Page excerpt below:
XMCFFT

NAME
     XMCFFT - multiple multitasked complex Fast Fourier Transform (FFT)

SYNOPSIS
     CALL XMCFFT(isign, n, m, scale, x, inc1x, inc2x, y, inc1y, inc2y,
     table, ntable, work, nwork)

DESCRIPTION
     XMCFFT computes the Fourier Transform of each column of the complex
     matrix X, and it stores the results in the columns of matrix Y.

Author: Greg Hammett (hammett@princeton.edu)
	Princeton University Plasma Physics Laboratory.  4 October, 1993.
	(with some help from Gary Kerbel at NERSC, gdk@kerbel.nersc.gov)

I have written a new XMCFFT routine which multitasks on multiple CPU's much
more efficiently than CRAY's original MCFFT routine.  The new routine is
plug compatible with CRAY's MCFFT routine (i.e., it has all of the same
calling arguments as CRAY's MCFFT routine, and it calls the same cfftmlt
kernel routine), so type "man mcfft" to see a description of how to use the
routine.

A few key differences:

*** nwork must be 4*n*m or larger (unlike the original mcfft which allowed
smaller nwork, at the cost of slowing down the code).

*** Make sure to set the environment variable NCPUS, the maximum number of
CPUS you would like to try to use.  NCPUS can be as large as 16 on the
NERSC C-90, but during heavy time sharing it is unlikely to be able to get
more than 2-4 processors, so it usually doesn't pay to set NCPUS larger
than 4.  If not set, XMCFFT will assume NCPUS is 1.

*** The CRAY mcfft man pages claims that table (which holds trig results)
will be initialized properly on the first call, and will reinitialize table
if necessary.  However, I don't know of any foolproof way for xmcfft to
ensure that table has been previously initialized properly, without
reinitializing it.  

Thus, I would recommend always making an initial call of xmcfft with
isign=0 (and n and ntable properly set) so that table can be properly
initialized.
End of Page excerpt.
Material provided below:
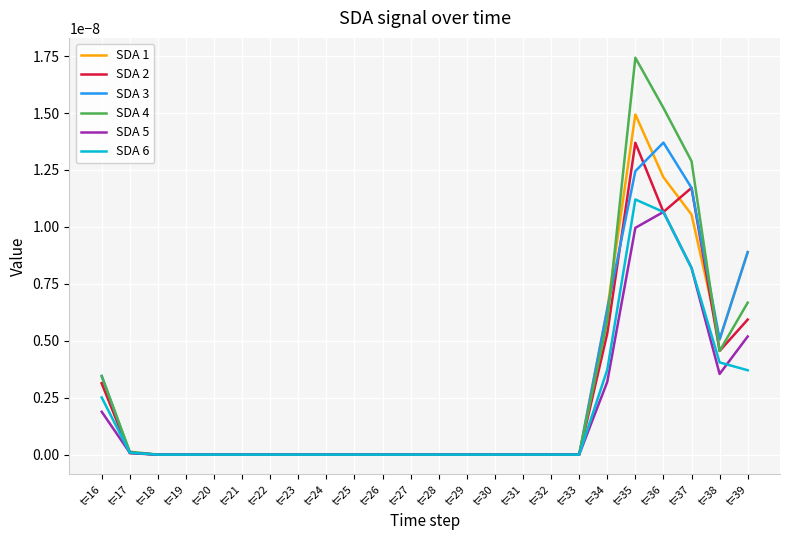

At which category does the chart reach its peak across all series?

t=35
End of Material provided.
Material provided below:
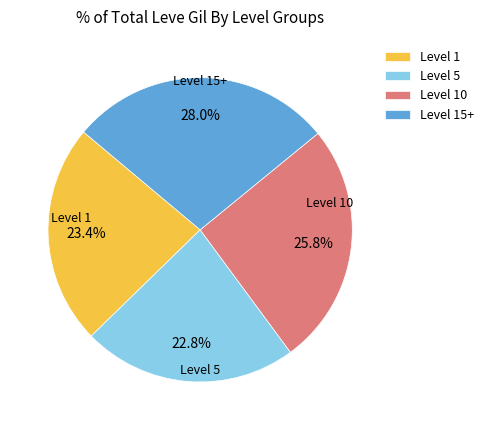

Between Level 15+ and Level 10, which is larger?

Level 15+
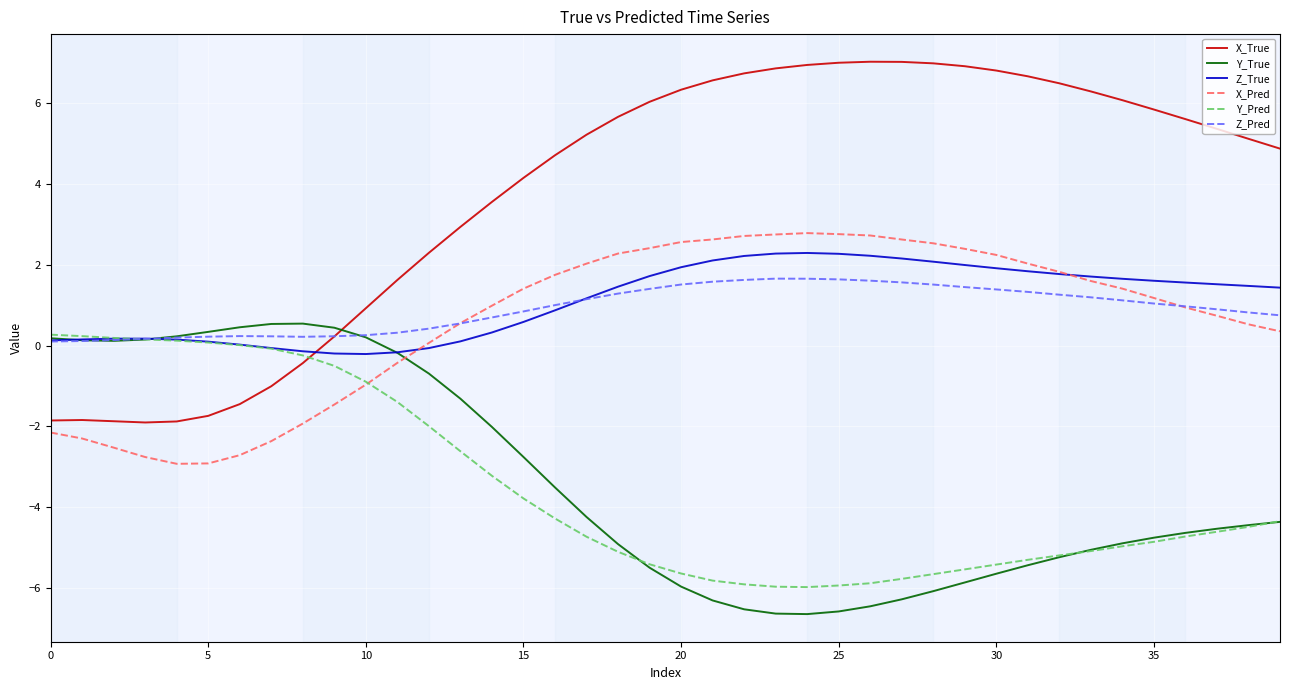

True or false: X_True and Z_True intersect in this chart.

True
End of Material provided.
- Instructions -
a. List the key differences the XMCFFT notes flag with "***" between the new routine and CRAY's original MCFFT.
b. Proceed with the XMCFFT notes, picking up after the recommendation to make an initial call of xmcfft with isign=0.
The listing has no connection to the XMCFFT notes.

- Answer set -
a.
1. nwork must be 4*n*m or larger. The original mcfft allowed a smaller nwork, at the cost of slowing down the code.
2. The environment variable NCPUS must be set to the maximum number of CPUs to try to use. If it is not set, XMCFFT assumes NCPUS is 1.
3. There is no foolproof way for xmcfft to ensure that table has been previously initialized properly without reinitializing it. The CRAY man pages claim table is initialized on the first call and reinitialized when necessary.

b.
If table(4) = n, then xmcfft will assume that the rest of the table array
has already been initialized properly.  However, with stack allocation of
variables, it is possible that table(4) remains at n while the rest of
table gets trashed between calls to mcfft.  Then xmcfft would think the
rest of the table is initialized properly, even though it might be garbage.
This is why I recommend always making an isign=0 call first...  Note that
if xmcfft is called with different values of n, you can save different
table arrays for each n to avoid recalculating it.

xmcfft initializes table by calling cftfax (as recommended in the man pages
for cfftmlt). However, cftfax and mcfft initialize table to slightly
different values.  The difference between the two is in the last decimal
place, so the error is extrememly small.  If you want to get identical FFTs
from xmcfft and mcfft, you should initialize table by a call to mcfft with
isign=0 before calling xmcfft with isign=+-1 to do the actual FFT.

OPTIMIZATION NOTES:

The optimization notes in the mcfft man pages apply here as well.
It is very useful to have odd inc2x and inc2y in order to reduce memory
bank conflicts (which can slow the code down by a factor of 4!).

mcfft apparently makes some multitasking decisions very poorly, so that it
actually uses more CPU time as NCPUS is increased!  xmcfft does much
better.  The following compares the cpu time in milliseconds per fft call
(where n=128 FFT's are done m=1024 times):

NCPUS	Vector 		mcfft		xmcfft
	Length		cpu time	cpu time
	m/NCPUS		(ms)		(ms)

1	1024		 6.0		 6.4 
4	256		11.9		 6.8	  MP_HOLDTIME=   50000
16	64		36.7		 7.9	  MP_HOLDTIME=   50000
16	64		65.		10.9	  MP_HOLDTIME=10000000

Thus xmcfft should be about 36.7/4.9 = 4.6 to 65/10.9 = 6.0 times faster
than mcfft a dedicated 16 processor machine.  (Indeed, our gyrofluid plasma
turbulence code is 4.5 times faster using xmcfft rather than mcfft during
Special Parallel Processing (SPP) runs with all 16 processors dedicated.)
(Curiosly, for some unknown reason, on 10-14-93 around 15 minutes after
midnight EDT, the mcfft cpu time for NCPUS=16 and MP_HOLDTIME=50000 dropped
from 36.7 ms to 18.8 ms on one run, though for most runs it fluctuates
between 20 and 26 ms. xmcfft is still significantly faster, especially for
large MP_HOLDTIME (see "man fpp" for info) but I don't know how mcfft
suddenly got faster...)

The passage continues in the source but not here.